(Dataset items)
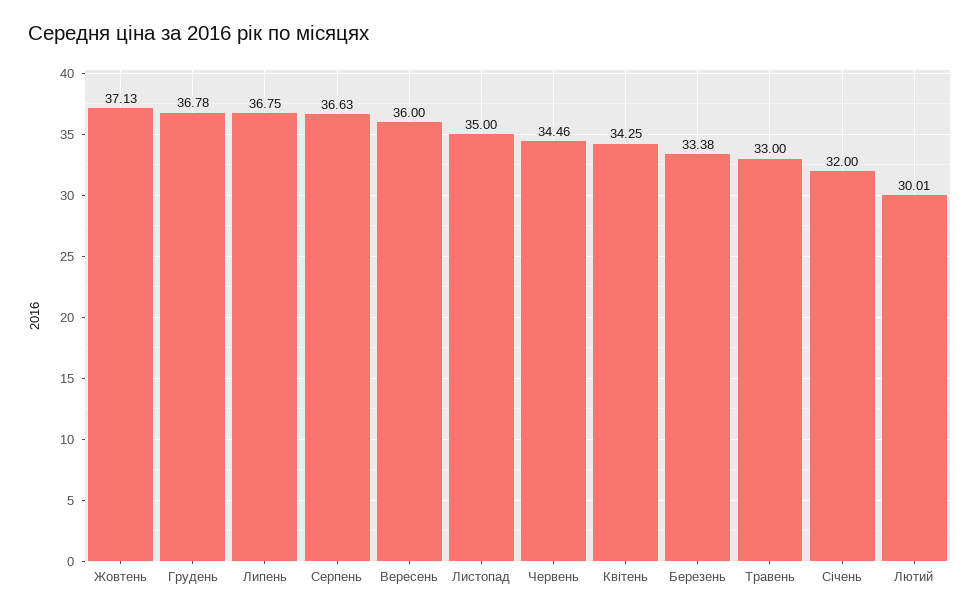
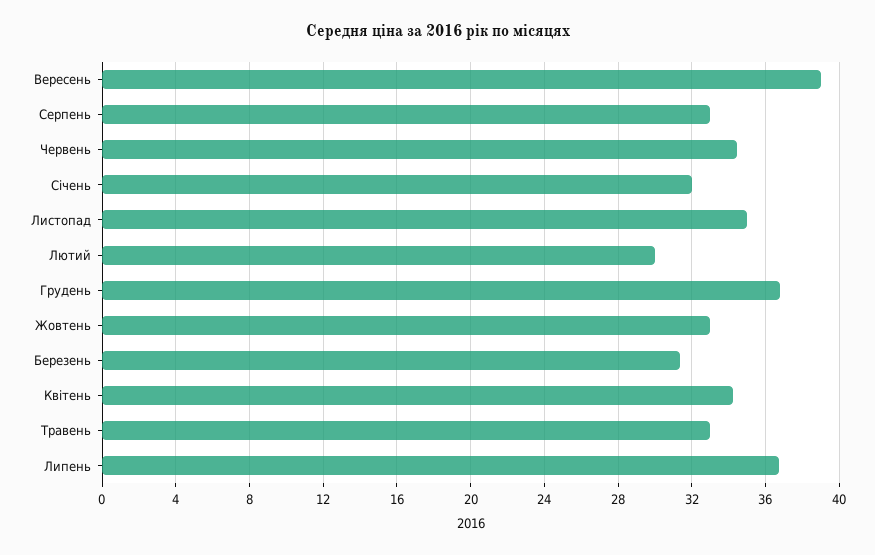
Жовтень: 37.13 -> 33
Серпень: 36.63 -> 33
Вересень: 36 -> 39
Березень: 33.38 -> 31.5

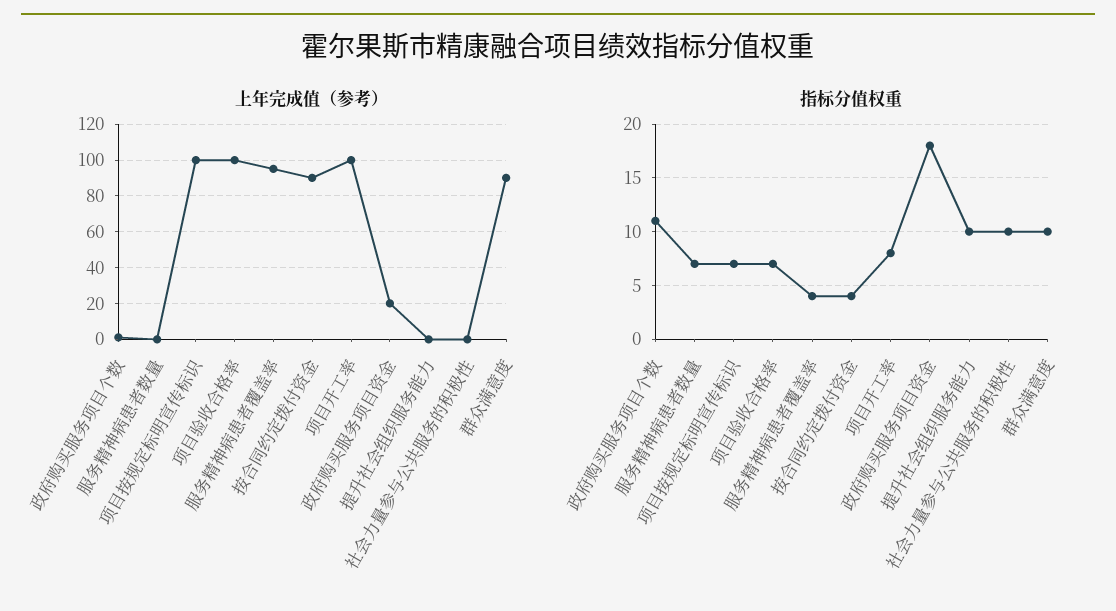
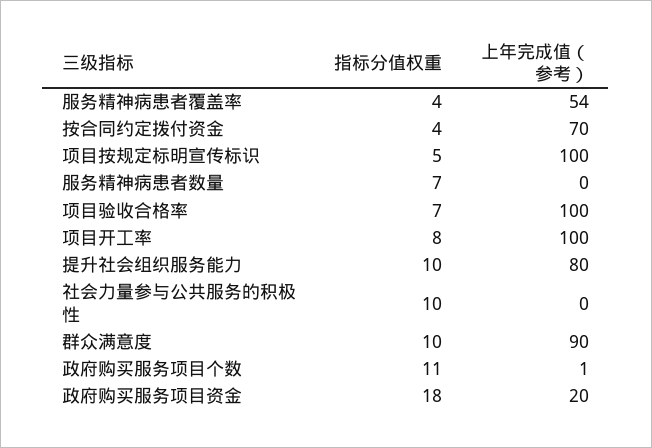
上年完成值（参考）, 服务精神病患者覆盖率: 95 -> 54
上年完成值（参考）, 按合同约定拨付资金: 90 -> 70
上年完成值（参考）, 提升社会组织服务能力: 0 -> 80
指标分值权重, 项目按规定标明宣传标识: 7 -> 5

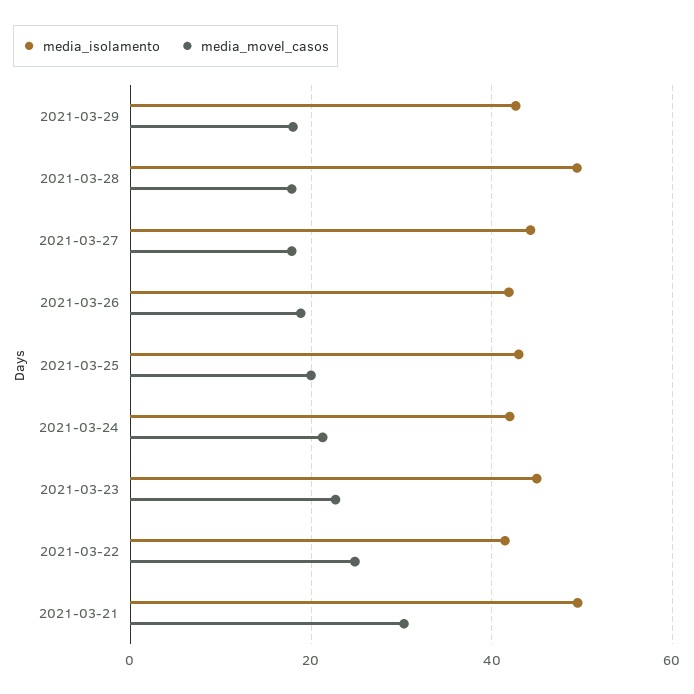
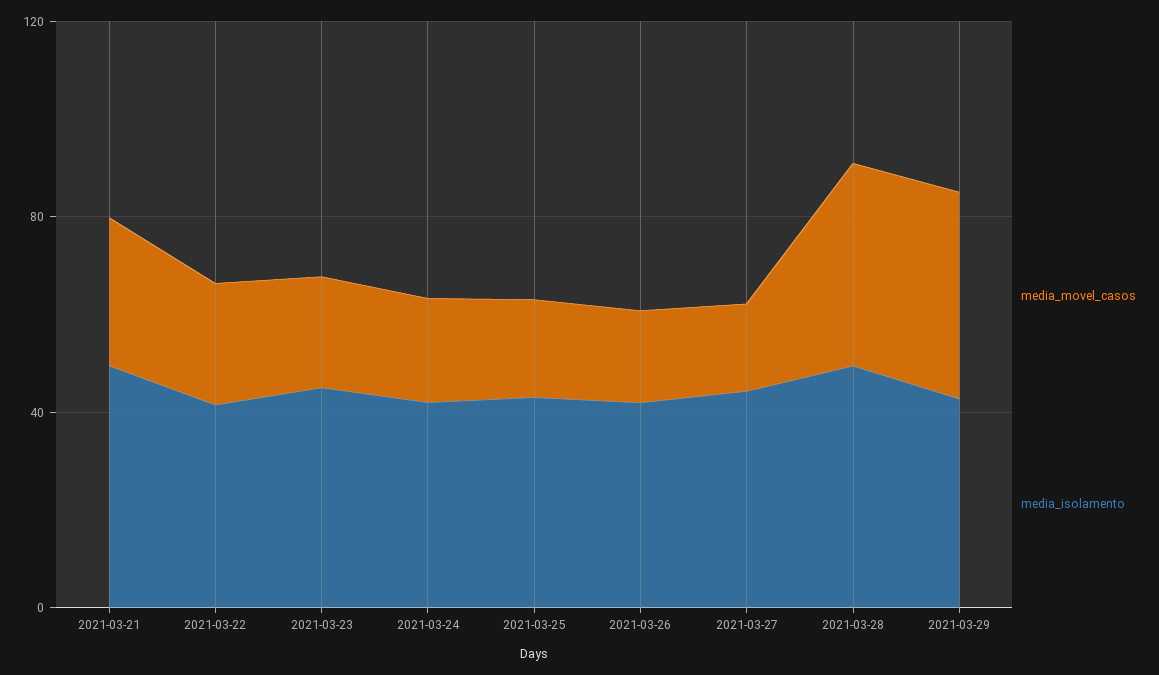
media_movel_casos, 2021-03-29: 18 -> 40
media_movel_casos, 2021-03-28: 18 -> 40

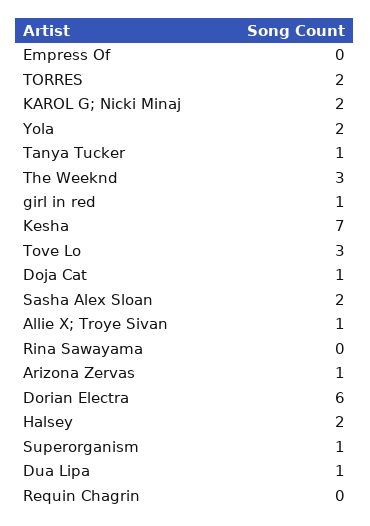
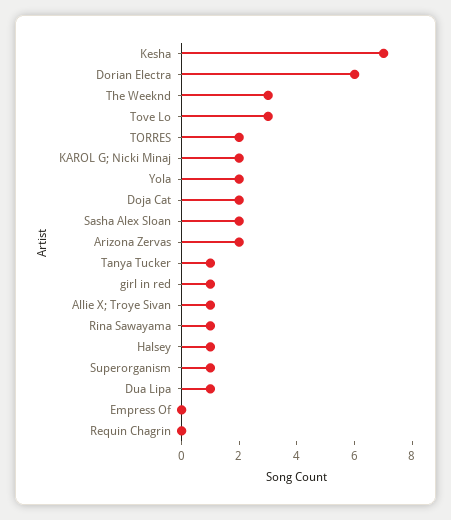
Doja Cat: 1 -> 2
Rina Sawayama: 0 -> 1
Arizona Zervas: 1 -> 2
Halsey: 2 -> 1

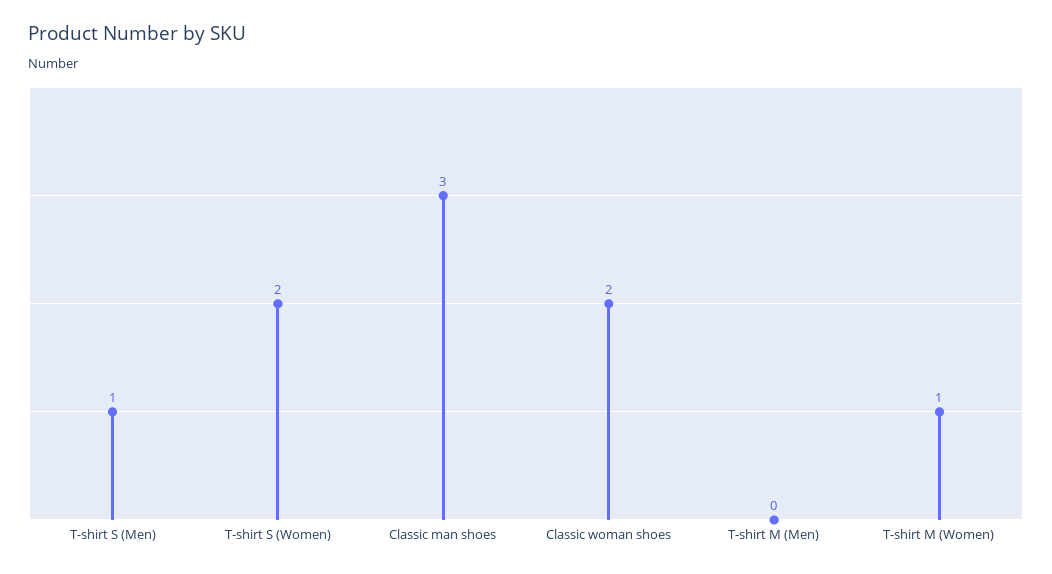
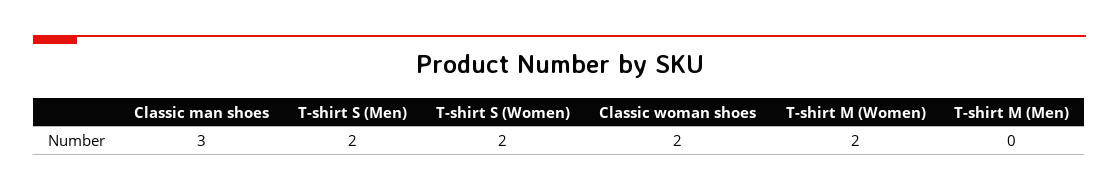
T-shirt S (Men): 1 -> 2
T-shirt M (Women): 1 -> 2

§ WHAT YOU NEED TO DO:
Please retype the lines from the one that contains "上年完成值（参考）, 按合同约定拨付资金: 90 -> 70" to the final line of the records, both included, exactly as written and without any pictures.

§ TASK ANSWER:
上年完成值（参考）, 按合同约定拨付资金: 90 -> 70
上年完成值（参考）, 提升社会组织服务能力: 0 -> 80
指标分值权重, 项目按规定标明宣传标识: 7 -> 5

media_movel_casos, 2021-03-29: 18 -> 40
media_movel_casos, 2021-03-28: 18 -> 40

Doja Cat: 1 -> 2
Rina Sawayama: 0 -> 1
Arizona Zervas: 1 -> 2
Halsey: 2 -> 1

T-shirt S (Men): 1 -> 2
T-shirt M (Women): 1 -> 2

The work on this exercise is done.